Weeds in garden beds may be spot sprayed with a herbicide if great care is taken not to spray any desirable plants. If the herbicide does make contact with a desirable plant it should be washed off immediately with water to reduce possible damage. The active constituents glyphosate and pine oil can be used for spot spraying in garden beds as they don’t leave a residue in the soil.
There are a few precautions that should be taken when applying herbicides in garden beds.
- It may be necessary to adjust your spray nozzle to produce large droplets rather than a fine mist spray, as large droplets are heavier and are therefore less likely to drift onto desireable plants.
- Keeping the spray nozzle as close to the target weed as possible will also reduce the chance of drift. A small paintbrush may be a safer alternative for herbicide application than a sprayer when applying to weeds in very close proximity to desirable plants. Care must be taken not to flick the paintbrush.
- Never apply herbicides with a sprayer when wind is strong enough to cause a drift hazard.
Herbicides are a very efficient way of controlling weeds in the home garden lawn. For maximum affect on the weeds and greatest safety to the lawn, the active constituent in the herbicide needs to be active on the weed species present and safe to use on the lawn species in question. All of this information is displayed on the herbicide label.
The majority of broadleaf weeds in the lawn can be controlled with a range of selective herbicides. However there are fewer selective herbicide options available for the control of grass weeds and sedges in the lawn. Summer grass, barnyard grass and paspalum can be controlled with selective herbicides containing the active constituent DSMA, while nut grass and mullimbimby couch can be controlled with selective herbicides containing the active constituent DSMA, or halosulfuron methyl.
It should be noted that selective lawn herbicides may damage soft new lawn growth that occurs after fertilising or top dressing. Herbicides can be safely applied after this new growth matures. This takes about four weeks.
Paths, pavers and driveways
Weeds growing through cracks in paths, pavers and driveways can become a real nuisance. To overcome the repetitive task of hand weeding or spraying with a contact or systemic herbicide a residual herbicide can be applied. Residual herbicides when applied to bare dirt, pavers and cracks in paths and driveways can remain active in the soil for up to 12 months, making hand weeding of these sprayed areas a non-event instead of a monthly one.
When using residual herbicides, there are a few important rules that need to be followed, to ensure maximum weed control and minimum damage to the surrounding desirable plants.
1. Before application, any existing weeds must be removed so that a bare surface is left to spray. After application the herbicide needs to be watered in, either by rain or with the sprinkler, to move the chemical into the soil band where weed seeds germinate.
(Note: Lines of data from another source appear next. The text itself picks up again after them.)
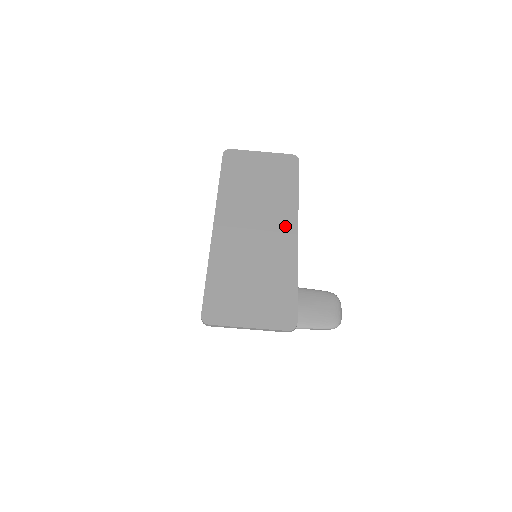
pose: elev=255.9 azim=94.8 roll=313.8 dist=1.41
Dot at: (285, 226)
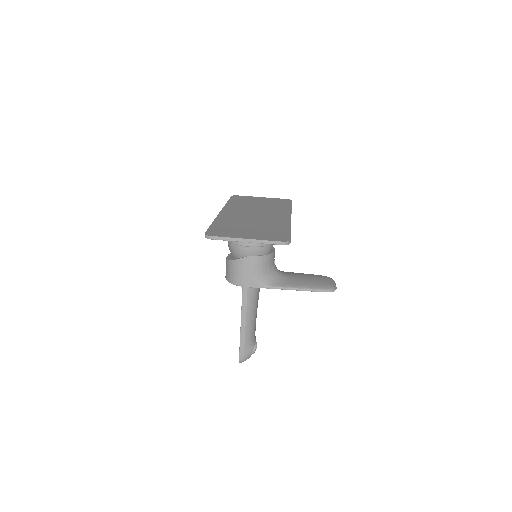
Dot at: (280, 215)
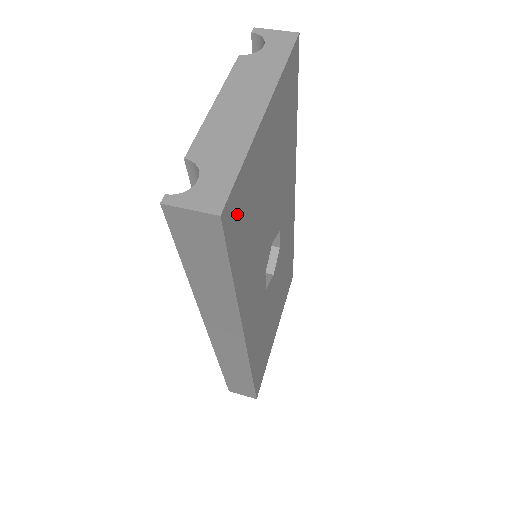
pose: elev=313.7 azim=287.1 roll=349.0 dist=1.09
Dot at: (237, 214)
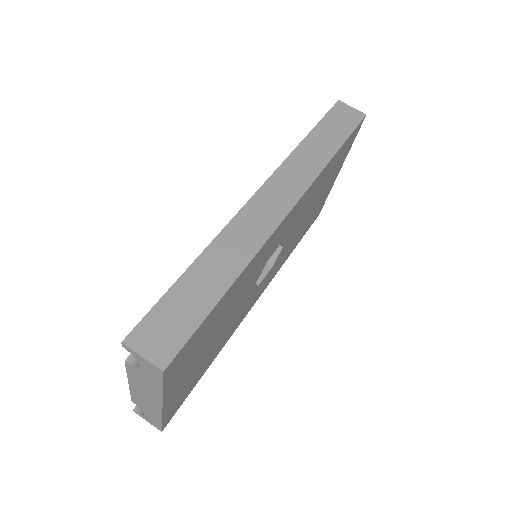
Dot at: (178, 404)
Weed seeds that germinate below the chemical band will not be controlled.
2. Residual herbicides should not be applied to areas where desirable plants/lawn are growing, or will be planted within the next 12 months.
3. While spraying the herbicide do not allow it to drift onto desirable plants.
4. Residual herbicides should not be applied to areas that directly drain onto lawn or garden beds.
It is important to use all of these practices together and not rely on just one to achieve optimum results in weed control.